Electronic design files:
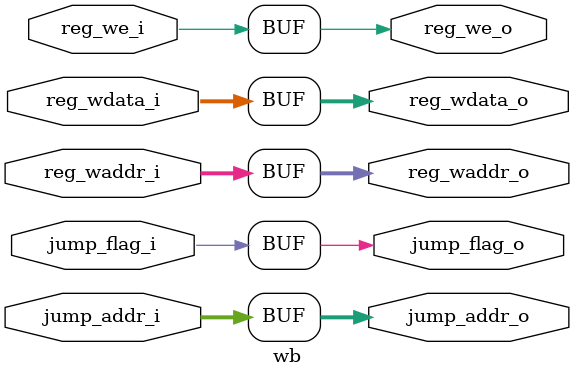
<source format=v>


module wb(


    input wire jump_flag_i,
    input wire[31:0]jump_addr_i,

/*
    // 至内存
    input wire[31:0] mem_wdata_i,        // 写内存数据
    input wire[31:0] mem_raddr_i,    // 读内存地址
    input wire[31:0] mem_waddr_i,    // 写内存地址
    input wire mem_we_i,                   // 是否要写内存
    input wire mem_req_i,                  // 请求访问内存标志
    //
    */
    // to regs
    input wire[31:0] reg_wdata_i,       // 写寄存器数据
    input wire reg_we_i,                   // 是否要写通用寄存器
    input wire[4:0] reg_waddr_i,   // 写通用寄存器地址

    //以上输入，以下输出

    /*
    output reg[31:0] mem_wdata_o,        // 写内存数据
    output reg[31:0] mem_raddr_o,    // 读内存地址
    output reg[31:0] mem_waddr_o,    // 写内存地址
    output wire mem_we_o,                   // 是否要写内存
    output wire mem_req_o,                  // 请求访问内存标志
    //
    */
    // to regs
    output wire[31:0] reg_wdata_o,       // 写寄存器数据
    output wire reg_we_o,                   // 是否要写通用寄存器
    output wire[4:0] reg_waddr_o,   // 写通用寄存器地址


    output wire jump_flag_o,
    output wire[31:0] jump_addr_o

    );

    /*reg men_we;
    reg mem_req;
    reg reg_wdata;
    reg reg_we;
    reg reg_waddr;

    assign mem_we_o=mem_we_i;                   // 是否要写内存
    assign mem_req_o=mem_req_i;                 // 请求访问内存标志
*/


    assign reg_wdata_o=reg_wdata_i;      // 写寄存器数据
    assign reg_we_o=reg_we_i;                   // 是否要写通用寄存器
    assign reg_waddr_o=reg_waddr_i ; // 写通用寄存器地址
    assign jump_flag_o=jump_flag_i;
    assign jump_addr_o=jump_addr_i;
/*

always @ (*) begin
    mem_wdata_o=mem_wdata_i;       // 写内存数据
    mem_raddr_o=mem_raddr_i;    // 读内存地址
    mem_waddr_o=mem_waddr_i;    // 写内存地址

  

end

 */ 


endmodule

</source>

==

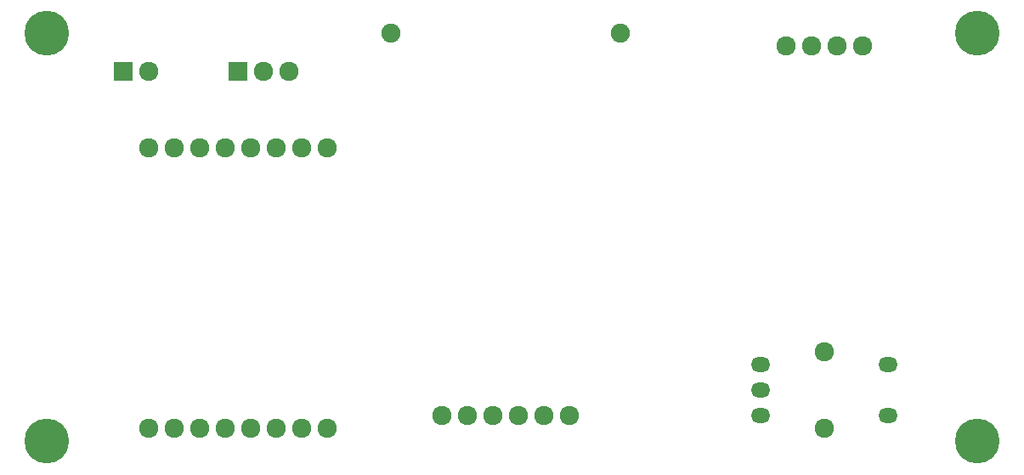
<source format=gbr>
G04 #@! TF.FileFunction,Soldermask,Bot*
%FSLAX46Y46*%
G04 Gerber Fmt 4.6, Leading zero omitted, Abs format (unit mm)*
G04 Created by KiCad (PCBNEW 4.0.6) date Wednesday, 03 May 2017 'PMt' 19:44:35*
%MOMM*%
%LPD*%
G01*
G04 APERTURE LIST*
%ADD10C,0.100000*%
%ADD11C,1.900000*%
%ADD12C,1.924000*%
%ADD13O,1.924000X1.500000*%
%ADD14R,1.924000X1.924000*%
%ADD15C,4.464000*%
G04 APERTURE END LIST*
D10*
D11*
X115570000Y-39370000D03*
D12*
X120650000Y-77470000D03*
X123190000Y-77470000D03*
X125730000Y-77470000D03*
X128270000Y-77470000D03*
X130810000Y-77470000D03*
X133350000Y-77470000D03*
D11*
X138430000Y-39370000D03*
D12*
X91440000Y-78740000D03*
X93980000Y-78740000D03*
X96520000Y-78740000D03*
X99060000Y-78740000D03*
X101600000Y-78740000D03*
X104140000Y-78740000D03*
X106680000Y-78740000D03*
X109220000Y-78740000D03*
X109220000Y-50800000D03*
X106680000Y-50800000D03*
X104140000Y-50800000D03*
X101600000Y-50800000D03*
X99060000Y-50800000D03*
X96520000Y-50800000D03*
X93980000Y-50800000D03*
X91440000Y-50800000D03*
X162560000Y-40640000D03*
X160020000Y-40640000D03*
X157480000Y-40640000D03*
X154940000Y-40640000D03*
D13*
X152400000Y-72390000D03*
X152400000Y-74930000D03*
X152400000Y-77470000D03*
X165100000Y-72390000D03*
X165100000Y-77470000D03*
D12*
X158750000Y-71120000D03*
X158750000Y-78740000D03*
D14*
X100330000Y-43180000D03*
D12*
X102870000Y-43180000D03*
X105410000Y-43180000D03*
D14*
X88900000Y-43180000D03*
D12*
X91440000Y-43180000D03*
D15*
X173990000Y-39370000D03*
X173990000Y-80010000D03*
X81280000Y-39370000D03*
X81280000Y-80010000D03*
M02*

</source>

...

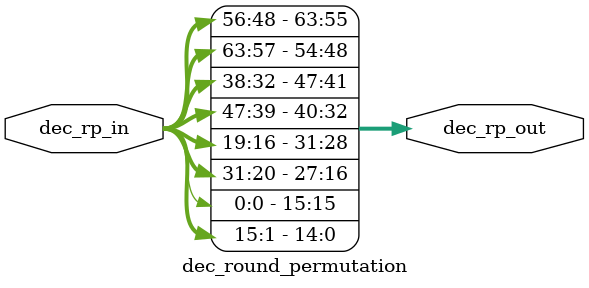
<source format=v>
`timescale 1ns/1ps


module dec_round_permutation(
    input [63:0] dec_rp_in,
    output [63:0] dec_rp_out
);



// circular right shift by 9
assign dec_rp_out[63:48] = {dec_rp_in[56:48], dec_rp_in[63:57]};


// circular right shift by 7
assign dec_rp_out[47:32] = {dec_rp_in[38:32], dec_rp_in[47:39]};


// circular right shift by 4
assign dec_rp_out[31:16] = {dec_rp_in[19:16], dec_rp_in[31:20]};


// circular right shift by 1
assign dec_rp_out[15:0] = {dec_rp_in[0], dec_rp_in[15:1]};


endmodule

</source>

YOUR OBJECTIVE:
Every line in the data that holds the string "读内存地址" should be returned.

RESPONSE AREA:
    input wire[31:0] mem_raddr_i,    // 读内存地址
    output reg[31:0] mem_raddr_o,    // 读内存地址
    mem_raddr_o=mem_raddr_i;    // 读内存地址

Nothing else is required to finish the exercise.